┌─ INPUT MATERIAL
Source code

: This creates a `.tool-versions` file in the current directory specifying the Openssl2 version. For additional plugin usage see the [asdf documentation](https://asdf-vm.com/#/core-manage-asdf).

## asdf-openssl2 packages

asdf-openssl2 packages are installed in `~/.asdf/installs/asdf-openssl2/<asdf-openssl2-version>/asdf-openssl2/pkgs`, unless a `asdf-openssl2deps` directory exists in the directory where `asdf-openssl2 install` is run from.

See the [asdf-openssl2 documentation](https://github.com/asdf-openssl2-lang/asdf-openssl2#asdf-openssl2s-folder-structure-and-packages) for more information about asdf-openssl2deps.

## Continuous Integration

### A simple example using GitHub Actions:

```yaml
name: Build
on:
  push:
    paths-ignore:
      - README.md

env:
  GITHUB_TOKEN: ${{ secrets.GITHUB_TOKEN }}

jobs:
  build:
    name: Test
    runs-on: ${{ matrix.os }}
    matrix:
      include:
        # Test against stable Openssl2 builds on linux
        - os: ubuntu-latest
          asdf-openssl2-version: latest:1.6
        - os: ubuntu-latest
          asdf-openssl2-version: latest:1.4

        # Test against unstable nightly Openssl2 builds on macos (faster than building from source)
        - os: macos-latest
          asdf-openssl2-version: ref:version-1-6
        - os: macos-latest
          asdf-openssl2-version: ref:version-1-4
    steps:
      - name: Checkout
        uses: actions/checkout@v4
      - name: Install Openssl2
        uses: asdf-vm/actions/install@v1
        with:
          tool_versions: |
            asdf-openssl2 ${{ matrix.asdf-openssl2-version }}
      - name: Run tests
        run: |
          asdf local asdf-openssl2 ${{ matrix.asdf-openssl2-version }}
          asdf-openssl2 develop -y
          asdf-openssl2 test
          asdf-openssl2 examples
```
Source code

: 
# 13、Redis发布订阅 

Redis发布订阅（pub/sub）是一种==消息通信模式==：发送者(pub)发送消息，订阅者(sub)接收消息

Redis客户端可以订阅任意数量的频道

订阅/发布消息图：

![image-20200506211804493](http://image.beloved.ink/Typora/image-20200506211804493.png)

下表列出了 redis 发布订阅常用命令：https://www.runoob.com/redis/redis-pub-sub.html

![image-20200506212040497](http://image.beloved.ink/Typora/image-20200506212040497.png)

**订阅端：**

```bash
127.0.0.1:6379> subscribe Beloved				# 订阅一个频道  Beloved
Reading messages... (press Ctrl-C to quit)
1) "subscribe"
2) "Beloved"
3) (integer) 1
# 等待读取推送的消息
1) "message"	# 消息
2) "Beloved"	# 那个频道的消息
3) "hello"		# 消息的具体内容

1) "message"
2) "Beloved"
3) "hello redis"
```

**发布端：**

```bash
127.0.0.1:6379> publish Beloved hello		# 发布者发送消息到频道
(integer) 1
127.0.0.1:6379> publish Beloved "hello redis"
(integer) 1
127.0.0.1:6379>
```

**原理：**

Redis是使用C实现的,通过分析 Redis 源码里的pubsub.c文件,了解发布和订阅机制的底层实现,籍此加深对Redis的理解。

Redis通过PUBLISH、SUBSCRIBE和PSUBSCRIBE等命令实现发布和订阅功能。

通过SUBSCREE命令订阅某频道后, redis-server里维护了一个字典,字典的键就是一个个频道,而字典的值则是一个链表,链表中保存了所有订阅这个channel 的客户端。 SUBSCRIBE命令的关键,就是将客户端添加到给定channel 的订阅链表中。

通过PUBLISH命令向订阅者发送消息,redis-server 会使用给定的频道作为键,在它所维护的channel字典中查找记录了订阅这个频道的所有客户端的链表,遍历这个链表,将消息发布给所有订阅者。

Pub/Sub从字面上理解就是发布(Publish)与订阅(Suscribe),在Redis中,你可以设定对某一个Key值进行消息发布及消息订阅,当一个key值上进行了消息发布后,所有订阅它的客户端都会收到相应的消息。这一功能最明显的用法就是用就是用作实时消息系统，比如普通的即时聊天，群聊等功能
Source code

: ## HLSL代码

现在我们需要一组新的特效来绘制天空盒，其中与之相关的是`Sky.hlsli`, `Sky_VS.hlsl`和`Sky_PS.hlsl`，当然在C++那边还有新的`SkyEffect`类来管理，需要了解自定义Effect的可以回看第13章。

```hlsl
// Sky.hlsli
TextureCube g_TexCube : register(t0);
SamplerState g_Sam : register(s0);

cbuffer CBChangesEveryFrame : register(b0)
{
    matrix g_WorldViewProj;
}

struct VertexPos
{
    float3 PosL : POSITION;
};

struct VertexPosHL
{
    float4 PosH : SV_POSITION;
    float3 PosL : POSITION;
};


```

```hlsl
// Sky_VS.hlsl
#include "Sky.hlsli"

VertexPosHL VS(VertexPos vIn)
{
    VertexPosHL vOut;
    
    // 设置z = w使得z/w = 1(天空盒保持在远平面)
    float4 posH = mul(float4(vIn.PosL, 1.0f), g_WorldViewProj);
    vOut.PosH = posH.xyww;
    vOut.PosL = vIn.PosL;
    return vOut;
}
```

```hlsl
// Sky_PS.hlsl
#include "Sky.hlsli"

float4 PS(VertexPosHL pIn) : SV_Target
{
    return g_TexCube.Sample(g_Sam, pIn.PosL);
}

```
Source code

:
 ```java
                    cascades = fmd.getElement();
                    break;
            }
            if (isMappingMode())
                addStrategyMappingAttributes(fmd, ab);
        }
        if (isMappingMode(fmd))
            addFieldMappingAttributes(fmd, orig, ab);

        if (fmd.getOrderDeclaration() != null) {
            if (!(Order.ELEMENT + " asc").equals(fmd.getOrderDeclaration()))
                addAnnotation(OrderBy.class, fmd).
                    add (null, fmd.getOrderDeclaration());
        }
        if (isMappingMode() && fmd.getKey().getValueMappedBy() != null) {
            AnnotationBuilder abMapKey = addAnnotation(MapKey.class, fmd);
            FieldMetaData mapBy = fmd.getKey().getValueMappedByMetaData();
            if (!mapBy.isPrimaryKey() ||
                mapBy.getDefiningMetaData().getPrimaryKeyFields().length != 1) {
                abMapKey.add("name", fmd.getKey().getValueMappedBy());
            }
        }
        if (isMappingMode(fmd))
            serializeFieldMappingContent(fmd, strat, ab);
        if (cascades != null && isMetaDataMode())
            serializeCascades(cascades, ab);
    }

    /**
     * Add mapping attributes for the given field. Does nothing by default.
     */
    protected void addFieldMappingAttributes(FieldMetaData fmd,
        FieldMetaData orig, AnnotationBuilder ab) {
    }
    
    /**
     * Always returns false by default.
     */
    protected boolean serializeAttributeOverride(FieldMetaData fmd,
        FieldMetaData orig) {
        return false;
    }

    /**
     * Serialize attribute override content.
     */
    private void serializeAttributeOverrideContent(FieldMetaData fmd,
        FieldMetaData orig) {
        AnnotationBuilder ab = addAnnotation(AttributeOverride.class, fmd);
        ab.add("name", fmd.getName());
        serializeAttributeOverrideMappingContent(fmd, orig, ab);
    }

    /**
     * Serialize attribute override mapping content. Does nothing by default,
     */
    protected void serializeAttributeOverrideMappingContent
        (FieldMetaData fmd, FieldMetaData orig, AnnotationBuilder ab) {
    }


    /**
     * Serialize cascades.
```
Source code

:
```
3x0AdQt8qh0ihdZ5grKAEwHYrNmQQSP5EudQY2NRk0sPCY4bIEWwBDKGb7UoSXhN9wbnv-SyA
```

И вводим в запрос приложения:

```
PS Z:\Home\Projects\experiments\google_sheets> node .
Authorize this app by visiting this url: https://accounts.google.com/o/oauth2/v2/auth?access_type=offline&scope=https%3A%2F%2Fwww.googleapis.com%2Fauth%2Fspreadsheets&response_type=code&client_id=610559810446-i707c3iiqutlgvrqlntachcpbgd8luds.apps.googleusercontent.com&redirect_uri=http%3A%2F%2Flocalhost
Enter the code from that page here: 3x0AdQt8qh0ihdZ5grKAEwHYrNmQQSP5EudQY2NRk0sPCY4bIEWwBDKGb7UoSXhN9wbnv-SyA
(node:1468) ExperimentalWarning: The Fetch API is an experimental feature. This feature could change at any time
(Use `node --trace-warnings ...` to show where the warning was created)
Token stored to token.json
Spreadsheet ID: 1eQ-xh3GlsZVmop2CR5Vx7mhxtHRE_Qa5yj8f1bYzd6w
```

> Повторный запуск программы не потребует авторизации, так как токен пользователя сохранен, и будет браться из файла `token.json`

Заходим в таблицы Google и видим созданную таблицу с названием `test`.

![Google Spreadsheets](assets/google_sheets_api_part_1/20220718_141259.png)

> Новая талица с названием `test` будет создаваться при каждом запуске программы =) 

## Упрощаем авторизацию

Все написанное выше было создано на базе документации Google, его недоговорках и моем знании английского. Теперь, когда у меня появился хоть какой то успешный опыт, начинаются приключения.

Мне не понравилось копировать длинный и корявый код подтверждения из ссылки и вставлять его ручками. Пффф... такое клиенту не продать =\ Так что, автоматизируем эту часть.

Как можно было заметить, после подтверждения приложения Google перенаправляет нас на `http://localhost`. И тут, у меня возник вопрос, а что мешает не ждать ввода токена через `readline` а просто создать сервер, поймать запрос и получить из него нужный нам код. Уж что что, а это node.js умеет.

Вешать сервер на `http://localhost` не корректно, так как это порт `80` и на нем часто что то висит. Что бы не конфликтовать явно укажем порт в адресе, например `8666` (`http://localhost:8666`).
└─
**WHAT IS EXPECTED:**
Which lines above include the string "against"? Show them.

**TASK ANSWER:**
        # Test against stable Openssl2 builds on linux
        # Test against unstable nightly Openssl2 builds on macos (faster than building from source)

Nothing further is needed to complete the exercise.